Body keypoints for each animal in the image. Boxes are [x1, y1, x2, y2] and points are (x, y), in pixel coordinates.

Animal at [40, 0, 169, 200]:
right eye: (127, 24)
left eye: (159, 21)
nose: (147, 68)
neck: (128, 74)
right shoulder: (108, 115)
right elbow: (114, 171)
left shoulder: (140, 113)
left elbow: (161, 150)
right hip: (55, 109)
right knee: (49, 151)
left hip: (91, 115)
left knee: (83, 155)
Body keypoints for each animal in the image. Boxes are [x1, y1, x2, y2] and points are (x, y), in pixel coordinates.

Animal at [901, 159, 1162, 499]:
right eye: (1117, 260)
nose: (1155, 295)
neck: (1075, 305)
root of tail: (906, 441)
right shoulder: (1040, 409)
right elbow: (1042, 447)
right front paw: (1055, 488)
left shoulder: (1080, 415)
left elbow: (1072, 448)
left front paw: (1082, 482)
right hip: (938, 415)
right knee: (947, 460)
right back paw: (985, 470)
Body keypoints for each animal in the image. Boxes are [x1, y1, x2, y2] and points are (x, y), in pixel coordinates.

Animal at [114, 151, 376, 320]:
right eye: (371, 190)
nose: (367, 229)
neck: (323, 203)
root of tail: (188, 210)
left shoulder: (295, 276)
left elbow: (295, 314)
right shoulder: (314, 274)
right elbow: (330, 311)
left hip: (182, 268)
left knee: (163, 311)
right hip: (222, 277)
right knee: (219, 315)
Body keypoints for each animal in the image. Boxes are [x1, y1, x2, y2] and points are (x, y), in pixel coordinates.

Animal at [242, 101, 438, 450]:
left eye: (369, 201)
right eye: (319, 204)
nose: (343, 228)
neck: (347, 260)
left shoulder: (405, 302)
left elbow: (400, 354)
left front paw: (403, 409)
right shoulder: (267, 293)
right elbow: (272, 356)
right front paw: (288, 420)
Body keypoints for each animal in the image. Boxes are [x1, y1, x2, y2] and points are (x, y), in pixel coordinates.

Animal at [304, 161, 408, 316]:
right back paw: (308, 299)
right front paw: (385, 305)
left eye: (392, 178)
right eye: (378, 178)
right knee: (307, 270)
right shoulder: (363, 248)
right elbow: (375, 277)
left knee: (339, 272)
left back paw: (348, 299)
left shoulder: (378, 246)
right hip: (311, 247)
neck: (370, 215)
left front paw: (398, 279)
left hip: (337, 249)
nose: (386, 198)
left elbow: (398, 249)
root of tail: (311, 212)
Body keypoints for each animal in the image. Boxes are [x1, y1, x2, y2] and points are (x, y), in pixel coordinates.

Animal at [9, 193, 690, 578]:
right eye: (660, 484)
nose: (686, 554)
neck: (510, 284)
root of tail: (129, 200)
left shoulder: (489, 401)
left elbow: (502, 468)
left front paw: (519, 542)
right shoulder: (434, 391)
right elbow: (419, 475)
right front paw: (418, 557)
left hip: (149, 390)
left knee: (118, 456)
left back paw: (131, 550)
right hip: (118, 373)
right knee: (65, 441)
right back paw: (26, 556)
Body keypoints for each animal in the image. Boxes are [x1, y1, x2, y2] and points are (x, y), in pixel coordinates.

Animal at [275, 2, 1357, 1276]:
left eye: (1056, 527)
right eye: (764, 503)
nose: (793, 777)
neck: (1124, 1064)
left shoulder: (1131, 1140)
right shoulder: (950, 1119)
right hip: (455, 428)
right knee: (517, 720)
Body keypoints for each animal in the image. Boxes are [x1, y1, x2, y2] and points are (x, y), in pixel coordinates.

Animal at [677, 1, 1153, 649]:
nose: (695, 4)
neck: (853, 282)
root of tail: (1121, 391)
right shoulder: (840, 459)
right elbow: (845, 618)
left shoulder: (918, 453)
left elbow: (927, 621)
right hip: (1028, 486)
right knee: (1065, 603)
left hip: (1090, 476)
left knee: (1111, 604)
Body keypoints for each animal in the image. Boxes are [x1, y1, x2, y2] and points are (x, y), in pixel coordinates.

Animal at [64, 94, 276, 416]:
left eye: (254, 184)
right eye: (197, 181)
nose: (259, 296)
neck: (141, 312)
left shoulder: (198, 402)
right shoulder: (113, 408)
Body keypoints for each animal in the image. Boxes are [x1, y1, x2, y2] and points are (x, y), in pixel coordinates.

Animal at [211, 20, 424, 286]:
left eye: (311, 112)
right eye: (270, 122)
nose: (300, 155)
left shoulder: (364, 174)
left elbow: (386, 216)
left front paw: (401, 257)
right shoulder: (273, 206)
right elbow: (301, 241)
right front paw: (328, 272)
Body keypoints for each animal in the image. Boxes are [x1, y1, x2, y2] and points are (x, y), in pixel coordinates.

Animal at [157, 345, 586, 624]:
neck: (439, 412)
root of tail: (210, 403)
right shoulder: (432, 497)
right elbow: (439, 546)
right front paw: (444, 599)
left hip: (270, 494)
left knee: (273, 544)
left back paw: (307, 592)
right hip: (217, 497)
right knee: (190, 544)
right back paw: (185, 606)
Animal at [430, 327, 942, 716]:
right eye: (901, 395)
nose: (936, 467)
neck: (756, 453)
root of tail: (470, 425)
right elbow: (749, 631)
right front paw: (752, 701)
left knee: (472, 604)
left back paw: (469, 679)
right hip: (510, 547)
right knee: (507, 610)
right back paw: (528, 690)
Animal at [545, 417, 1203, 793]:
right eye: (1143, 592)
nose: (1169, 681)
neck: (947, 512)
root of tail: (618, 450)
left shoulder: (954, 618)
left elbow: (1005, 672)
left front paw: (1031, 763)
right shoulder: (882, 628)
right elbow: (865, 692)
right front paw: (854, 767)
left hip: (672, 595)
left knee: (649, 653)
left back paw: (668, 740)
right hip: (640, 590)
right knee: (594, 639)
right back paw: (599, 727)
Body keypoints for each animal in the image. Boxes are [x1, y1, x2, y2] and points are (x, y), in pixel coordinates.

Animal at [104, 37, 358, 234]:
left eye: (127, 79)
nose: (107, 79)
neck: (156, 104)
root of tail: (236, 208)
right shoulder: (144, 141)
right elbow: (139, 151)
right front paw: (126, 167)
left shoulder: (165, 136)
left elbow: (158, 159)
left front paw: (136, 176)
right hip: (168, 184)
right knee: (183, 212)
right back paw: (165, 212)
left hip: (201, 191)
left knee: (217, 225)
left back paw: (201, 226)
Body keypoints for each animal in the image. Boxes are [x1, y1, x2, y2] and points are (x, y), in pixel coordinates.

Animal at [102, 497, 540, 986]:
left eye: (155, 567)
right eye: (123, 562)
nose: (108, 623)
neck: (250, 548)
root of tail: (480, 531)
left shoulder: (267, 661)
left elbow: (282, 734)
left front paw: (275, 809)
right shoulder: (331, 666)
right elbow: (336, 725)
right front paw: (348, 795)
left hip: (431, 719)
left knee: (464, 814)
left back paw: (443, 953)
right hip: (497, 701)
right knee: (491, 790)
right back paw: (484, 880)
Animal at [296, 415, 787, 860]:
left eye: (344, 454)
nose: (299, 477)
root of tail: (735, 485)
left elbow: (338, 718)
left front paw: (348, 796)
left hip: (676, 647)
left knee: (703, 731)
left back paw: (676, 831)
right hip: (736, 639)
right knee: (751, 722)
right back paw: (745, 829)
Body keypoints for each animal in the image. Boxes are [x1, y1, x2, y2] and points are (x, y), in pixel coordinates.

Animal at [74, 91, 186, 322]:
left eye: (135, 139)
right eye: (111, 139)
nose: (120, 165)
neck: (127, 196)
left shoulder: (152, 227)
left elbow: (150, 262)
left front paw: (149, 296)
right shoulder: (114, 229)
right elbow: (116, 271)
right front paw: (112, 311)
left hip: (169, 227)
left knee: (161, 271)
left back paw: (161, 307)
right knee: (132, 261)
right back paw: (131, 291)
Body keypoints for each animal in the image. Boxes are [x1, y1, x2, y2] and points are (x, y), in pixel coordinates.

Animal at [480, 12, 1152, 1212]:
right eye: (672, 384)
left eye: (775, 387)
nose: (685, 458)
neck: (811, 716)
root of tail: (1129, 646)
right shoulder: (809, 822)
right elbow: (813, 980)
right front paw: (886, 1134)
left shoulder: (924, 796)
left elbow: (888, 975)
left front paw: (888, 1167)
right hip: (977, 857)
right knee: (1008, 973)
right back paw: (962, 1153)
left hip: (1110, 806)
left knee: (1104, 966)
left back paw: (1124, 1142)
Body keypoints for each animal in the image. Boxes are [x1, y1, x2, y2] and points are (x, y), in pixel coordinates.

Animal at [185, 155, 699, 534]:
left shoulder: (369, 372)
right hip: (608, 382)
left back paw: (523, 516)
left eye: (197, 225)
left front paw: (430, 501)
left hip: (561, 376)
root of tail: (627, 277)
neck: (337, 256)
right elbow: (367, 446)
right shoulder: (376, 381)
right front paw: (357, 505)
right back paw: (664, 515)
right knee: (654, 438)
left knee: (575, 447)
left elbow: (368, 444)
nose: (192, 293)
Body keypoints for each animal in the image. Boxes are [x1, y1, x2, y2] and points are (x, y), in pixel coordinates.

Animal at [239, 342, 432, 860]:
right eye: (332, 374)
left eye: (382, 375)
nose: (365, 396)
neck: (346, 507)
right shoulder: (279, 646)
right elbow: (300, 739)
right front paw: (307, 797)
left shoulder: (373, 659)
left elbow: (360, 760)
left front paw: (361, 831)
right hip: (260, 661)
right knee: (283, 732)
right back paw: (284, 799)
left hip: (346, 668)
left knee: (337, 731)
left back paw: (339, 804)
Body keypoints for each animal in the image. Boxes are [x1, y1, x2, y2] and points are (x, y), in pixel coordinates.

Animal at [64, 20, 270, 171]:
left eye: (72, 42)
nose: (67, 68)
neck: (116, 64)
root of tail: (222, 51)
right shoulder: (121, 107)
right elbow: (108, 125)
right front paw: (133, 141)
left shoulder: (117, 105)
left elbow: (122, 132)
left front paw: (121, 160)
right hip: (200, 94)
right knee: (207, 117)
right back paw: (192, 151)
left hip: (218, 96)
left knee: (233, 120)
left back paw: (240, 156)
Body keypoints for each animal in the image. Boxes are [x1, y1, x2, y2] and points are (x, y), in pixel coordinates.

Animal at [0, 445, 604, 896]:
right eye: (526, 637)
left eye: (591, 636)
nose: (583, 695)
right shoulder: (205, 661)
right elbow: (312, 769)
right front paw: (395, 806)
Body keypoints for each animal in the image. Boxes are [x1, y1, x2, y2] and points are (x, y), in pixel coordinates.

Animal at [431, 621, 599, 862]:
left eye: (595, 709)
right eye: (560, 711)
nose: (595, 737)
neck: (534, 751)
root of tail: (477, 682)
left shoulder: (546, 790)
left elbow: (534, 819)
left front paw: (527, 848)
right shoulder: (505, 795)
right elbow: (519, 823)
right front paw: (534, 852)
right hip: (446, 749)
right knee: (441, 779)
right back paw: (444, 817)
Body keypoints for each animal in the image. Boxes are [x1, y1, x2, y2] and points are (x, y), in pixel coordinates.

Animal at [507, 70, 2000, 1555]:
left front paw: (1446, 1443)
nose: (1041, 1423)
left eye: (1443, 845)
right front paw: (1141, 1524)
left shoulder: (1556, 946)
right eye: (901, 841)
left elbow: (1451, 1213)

— WHAT IS BEING ASKED —
Retype only the stretch of lines above starting at the one with "right front paw: (126, 167)" and stopping at the one with "left elbow: (282, 734)", exactly as written, with both kept.

— OUTPUT FOR THIS EXERCISE —
right front paw: (126, 167)
left shoulder: (165, 136)
left elbow: (158, 159)
left front paw: (136, 176)
right hip: (168, 184)
right knee: (183, 212)
right back paw: (165, 212)
left hip: (201, 191)
left knee: (217, 225)
left back paw: (201, 226)
Body keypoints for each animal in the image. Boxes are [x1, y1, x2, y2] and points are (x, y), in pixel coordinates.

Animal at [102, 497, 540, 986]:
left eye: (155, 567)
right eye: (123, 562)
nose: (108, 623)
neck: (250, 548)
root of tail: (480, 531)
left shoulder: (267, 661)
left elbow: (282, 734)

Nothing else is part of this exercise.